The Korean story shows that’s not true for all cancers. Thyroid cancer is the epitome of a malignancy that it’s usually better not to find.

Dr. H. Gilbert Welch of Dartmouth and his Korean co-authors point out that autopsy studies dating back to 1947 show that many people have previously unsuspected thyroid malignancies at the time of death.

Researchers estimate that at least one in every three people has a thyroid malignancy, “the vast majority of which will not produce symptoms during a person’s lifetime,” Welch and his coworkers write.

Ultrasound scans reveal this enormous reservoir of mostly harmless thyroid cancers. Welch et al call it an epidemic of “over-diagnosis.” They point out that the thyroid cancers being diagnosed in South Korea are almost always a slow-growing, non-life-threatening type that doesn’t need to be treated.

Treating them is not harmless. “Virtually all the people diagnosed with thyroid cancer are treated,” the New England Journal article notes. Surgeons usually remove the thyroid gland, totally or partially, and patients must take thyroid hormone supplements the rest of their lives, often with difficult side effects.

More than one Korean thyroid-surgery patient in 10 suffers damage to the nearby parathyroid glands, which causes difficult-to-treat abnormalities of calcium metabolism. Two in every 100 patients ends up with paralyzed vocal cords from surgical mishaps.

But clearly, South Korean doctors and patients find it almost impossible not to treat a cancer once it’s diagnosed.

It’s similar to long-running arguments in the U.S. and other countries about who should get mammograms to detect early breast cancer, or PSA tests to spot suspicious prostate tumors.

Welch is no stranger to over-diagnosis debates. He co-authored a controversial article two years ago that claimed many of early breast tumors revealed by mammography don’t need to be treated at all.

Mammography screening is a less clear-cut issue than thyroid cancer ultrasound. There’s more evidence that mammography saves some lives. The controversy is more about who should be screened, how often, and what to do about a positive mammogram.
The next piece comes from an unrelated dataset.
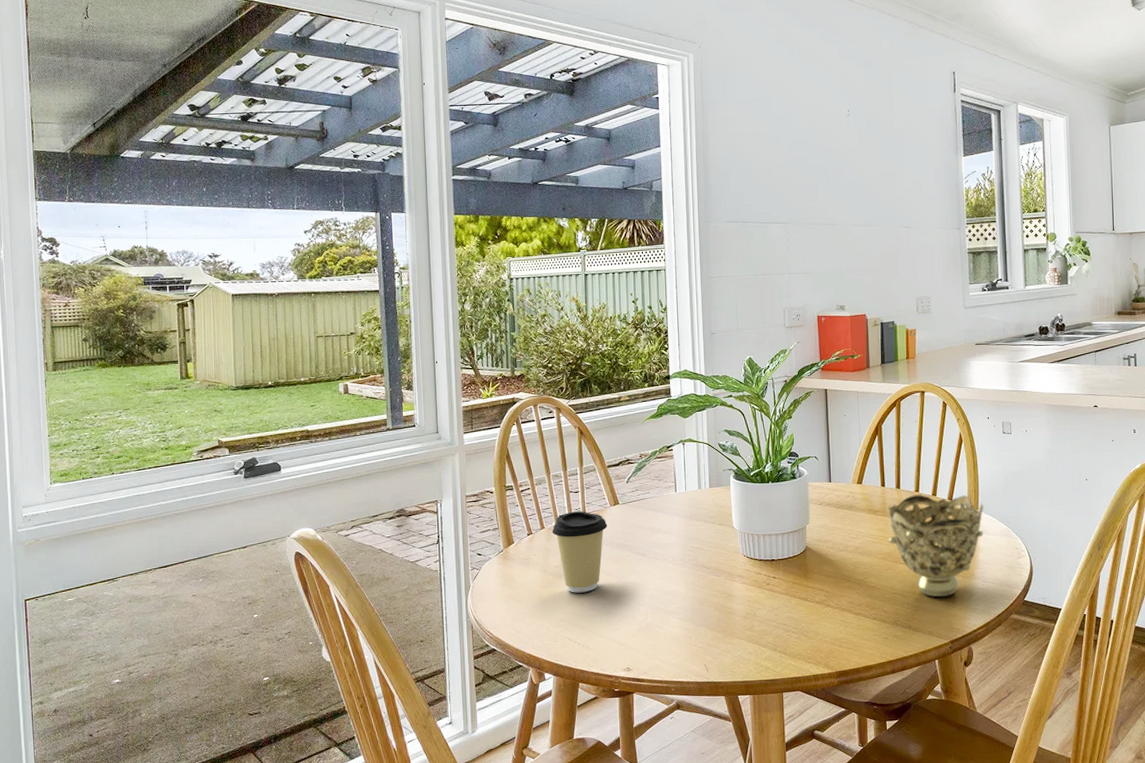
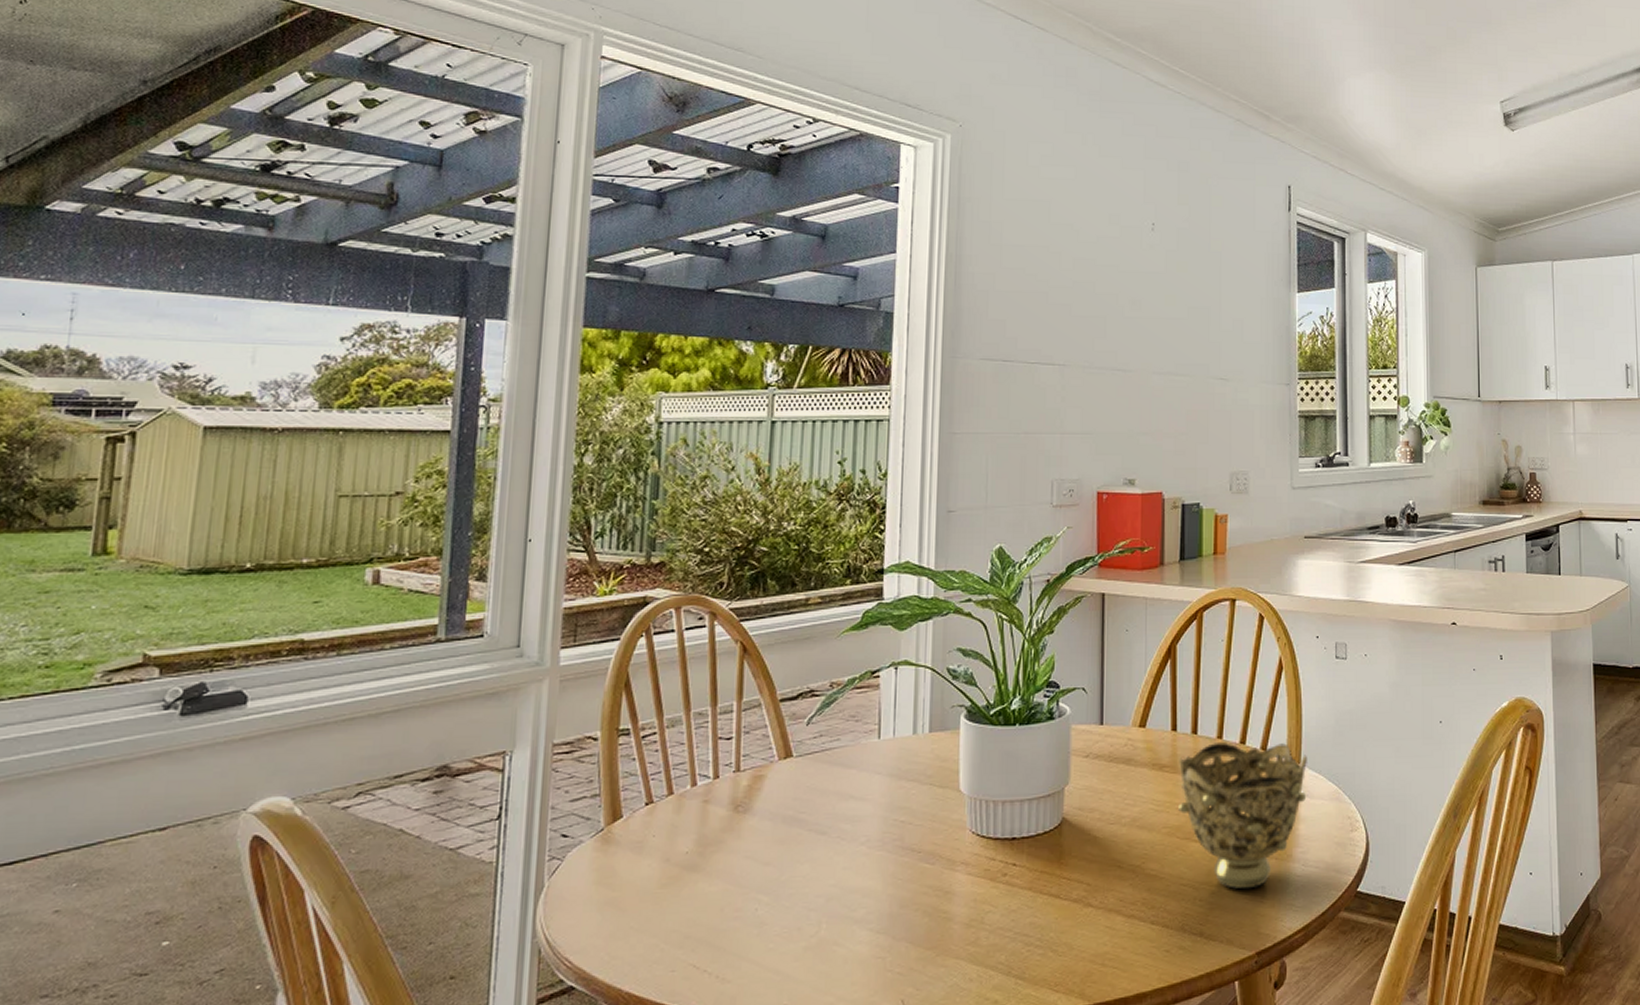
coffee cup: present [552,511,608,593] -> none [684,767,772,894]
Screening for cervical cancer is on the other side of the ledger. It’s the epitome of a cancer that should be screened for, because the payoff is so clear.
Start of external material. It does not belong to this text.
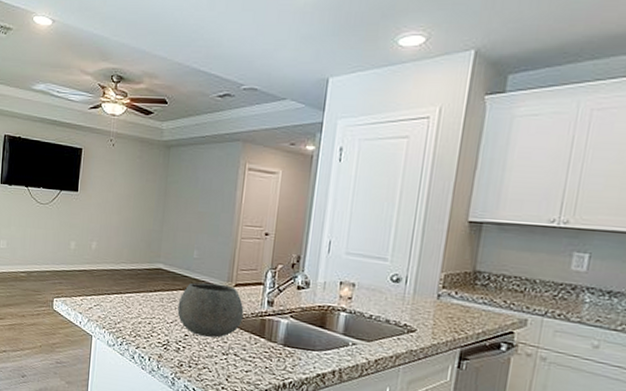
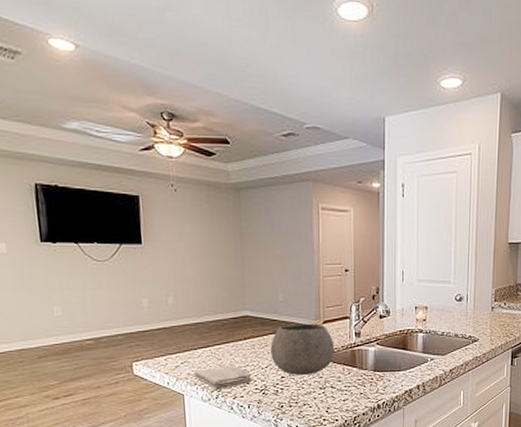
washcloth: none [104,314,156,338] -> present [194,365,252,391]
When the “Pap” smear was introduced in 1950 (named after its inventor, Dr. George Papanicolaou), cervical cancer was the number-one killer of American women. Now it’s not even in the top 10.
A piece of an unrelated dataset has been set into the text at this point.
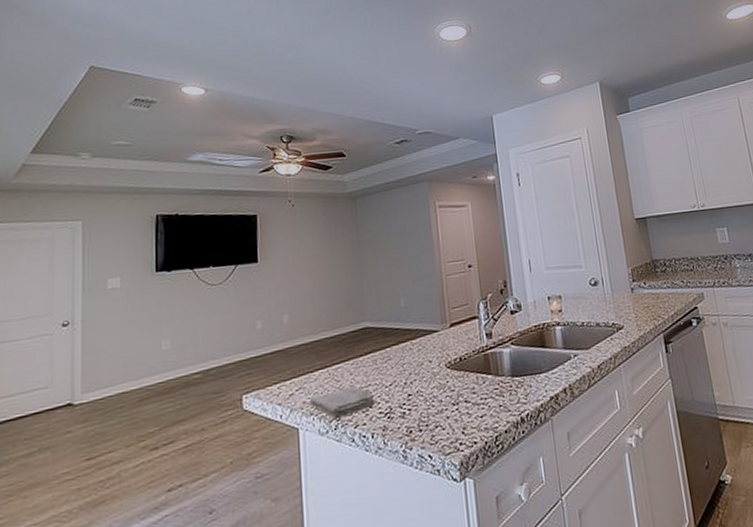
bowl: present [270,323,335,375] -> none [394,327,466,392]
No malignancy is more preventable than cancer of the cervix. But more than 12,000 U.S. women still get it every year, and more than 4,000 die from it.

“No woman should ever die from cervical cancer,” Ileana Arias of the U.S. Centers for Disease Control and Prevention told reporters in a Wednesday telephone briefing.

But a new CDC report shows that more than one woman in 10 isn’t getting screened for cervical cancer.

Among women who lack insurance or a regular health care provider, one in four hasn’t been screened in the past five years.

It’s a fixable problem. A Pap smear every three years between the ages of 21 and 65 can spot cervical malignancies – and pre-cancerous abnormalities – in time to prevent life-threatening disease, or head off cancer entirely.

Unlike thyroid cancer, over-diagnosis of cervical cancer is not a problem. Every abnormal result needs to be followed up by a repeat Pap smear in 6 to 12 months, and the most suspicious results justify a biopsy to determine if treatment is needed.

A relatively new test that identifies women chronically infected with cancer-causing strains of the human papilloma virus (HPV) adds another layer of early detection. It’s for women over age 30.

Incidentally, public health experts think that a vaccine against HPV, given to teenagers, could virtually eliminate cervical cancer along with cancer of the penis in men. But the CDC says 60 percent of adolescent girls and 86 percent of boys aren’t getting vaccinated.

Taken together, screening for thyroid and cervical cancer show that not all screening is equal. Like so much in medicine, it's complicated, and the pros and cons of each need to be weighed with care.